Na falta de fixação de um prazo ad hoc, aplica-se o prazo supletivo de vacatio legis (cf. artigo
2.º/2 e 4 da LF), pelo que o Decreto-Lei n.º 4/2021 entra em vigor no quinto dia contado a partir do
dia a seguir ao da sua publicação, i.e., a 15 de janeiro de 2021. Logo, a 20 de janeiro de 2021, estariam
apenas em vigor, potencialmente, o Decreto-Lei n.º 4/2021 e a Lei n.º 1/2021.

Sendo certo que o Decreto-Lei n.º 4/2021 é lei posterior e de hierarquia idêntica à da Lei n.º
1/2021 (cf. artigo 112.º/2 da CRP), a verdade é que existe um nexo de especialidade entre estes dois
diplomas: ao regular apenas a utilização de funiculares, a Lei n.º 1/2021 é lei especial (i.e., de âmbito
mais restrito e delimitado) face ao Decreto-Lei n.º 4/2021, que é lei geral (i.e., de âmbito mais alargado
e vasto), regulando a utilização de transportes públicos em geral.

Não havendo qualquer elemento que nos permita, inequivocamente, concluir que a intenção
do legislador era a contrária, temos então que lei geral posterior não revoga lei especial anterior (cf.
artigo 7.º/3 do CC), pelo que se aplicaria a proibição constante da Lei n.º 1/2021 e, como tal, António
não pode levar Rex a passear no funicular durante o dia 20 de janeiro de 2021.

3. Suponha que a Lei n.º 1/2021 não foi, até hoje, revogada e que, verificando o
encerramento e a destruição de todos os funiculares em Portugal, o seu amigo
António pretende saber se a Lei n.º 1/2021 ainda se encontra em vigor.
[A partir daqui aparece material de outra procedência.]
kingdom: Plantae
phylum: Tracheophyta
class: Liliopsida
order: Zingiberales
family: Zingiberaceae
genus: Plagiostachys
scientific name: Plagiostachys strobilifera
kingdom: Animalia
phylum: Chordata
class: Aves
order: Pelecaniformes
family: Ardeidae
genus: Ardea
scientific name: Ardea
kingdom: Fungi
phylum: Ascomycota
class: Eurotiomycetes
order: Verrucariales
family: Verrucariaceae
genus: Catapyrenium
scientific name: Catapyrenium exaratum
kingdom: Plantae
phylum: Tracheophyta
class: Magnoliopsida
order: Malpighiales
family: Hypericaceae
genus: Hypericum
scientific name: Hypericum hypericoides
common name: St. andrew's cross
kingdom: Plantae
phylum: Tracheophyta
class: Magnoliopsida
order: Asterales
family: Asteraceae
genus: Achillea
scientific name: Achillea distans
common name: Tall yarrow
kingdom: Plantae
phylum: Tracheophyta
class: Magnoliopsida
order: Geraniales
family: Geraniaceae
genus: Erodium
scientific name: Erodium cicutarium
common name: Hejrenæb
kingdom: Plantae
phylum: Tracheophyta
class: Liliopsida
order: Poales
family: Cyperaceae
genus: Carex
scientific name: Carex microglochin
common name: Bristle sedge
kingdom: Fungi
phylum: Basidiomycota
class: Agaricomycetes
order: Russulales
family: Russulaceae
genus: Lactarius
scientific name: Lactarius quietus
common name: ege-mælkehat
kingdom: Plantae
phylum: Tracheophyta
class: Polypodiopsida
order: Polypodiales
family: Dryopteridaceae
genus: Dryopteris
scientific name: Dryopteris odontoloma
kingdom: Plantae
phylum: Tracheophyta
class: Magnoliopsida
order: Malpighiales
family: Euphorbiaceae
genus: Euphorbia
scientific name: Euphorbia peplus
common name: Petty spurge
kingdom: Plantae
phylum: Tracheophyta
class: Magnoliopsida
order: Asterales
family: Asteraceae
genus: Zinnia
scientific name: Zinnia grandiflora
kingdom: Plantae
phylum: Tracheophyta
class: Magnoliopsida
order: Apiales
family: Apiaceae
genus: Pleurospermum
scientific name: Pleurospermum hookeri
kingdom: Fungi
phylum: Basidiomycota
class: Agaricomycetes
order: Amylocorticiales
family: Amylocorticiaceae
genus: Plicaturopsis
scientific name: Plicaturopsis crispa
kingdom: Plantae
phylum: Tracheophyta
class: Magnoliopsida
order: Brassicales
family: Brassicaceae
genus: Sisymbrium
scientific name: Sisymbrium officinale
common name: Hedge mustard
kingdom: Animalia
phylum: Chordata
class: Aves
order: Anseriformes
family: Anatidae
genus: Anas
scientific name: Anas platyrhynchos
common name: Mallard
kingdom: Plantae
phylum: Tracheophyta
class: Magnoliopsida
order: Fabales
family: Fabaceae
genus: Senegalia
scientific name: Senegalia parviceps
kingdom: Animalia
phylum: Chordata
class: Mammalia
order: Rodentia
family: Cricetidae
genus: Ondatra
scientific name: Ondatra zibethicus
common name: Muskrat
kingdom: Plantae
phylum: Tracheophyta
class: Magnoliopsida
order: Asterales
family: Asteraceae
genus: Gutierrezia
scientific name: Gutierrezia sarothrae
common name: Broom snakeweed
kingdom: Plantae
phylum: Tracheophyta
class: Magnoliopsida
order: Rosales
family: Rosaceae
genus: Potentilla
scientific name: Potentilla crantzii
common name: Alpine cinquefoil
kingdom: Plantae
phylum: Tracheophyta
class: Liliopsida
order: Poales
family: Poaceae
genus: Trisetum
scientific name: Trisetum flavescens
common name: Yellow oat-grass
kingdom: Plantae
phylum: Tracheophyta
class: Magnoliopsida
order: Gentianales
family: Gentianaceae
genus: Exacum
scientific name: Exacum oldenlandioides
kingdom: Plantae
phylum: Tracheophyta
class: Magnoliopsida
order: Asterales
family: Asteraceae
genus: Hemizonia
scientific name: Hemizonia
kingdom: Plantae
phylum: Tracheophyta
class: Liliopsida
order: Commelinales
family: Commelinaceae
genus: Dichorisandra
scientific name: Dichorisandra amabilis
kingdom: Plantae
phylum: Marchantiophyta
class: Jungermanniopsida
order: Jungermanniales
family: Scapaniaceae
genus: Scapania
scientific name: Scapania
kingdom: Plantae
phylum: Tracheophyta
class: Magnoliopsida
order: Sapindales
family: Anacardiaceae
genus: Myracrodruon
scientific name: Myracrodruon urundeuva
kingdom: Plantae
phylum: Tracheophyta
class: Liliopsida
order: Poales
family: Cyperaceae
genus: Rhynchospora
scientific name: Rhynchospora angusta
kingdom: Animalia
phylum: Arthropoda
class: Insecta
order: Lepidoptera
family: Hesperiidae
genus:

Qual seria
a sua resposta? (2 valores)

Cenário de resposta:

Verificando-se o encerramento e a destruição de todos os funiculares em Portugal, haveria


uma perda do objeto ou falta dos pressupostos de aplicação da Lei n.º 1/2021, que regulava a utilização
de funiculares. Deste modo, conclui-se que a Lei n.º 1/2021 cessaria a sua vigência, não por revogação,
mas por caducidade (cf. artigo 7.º/1/1.ª parte do CC), pelo que já não se encontraria em vigor.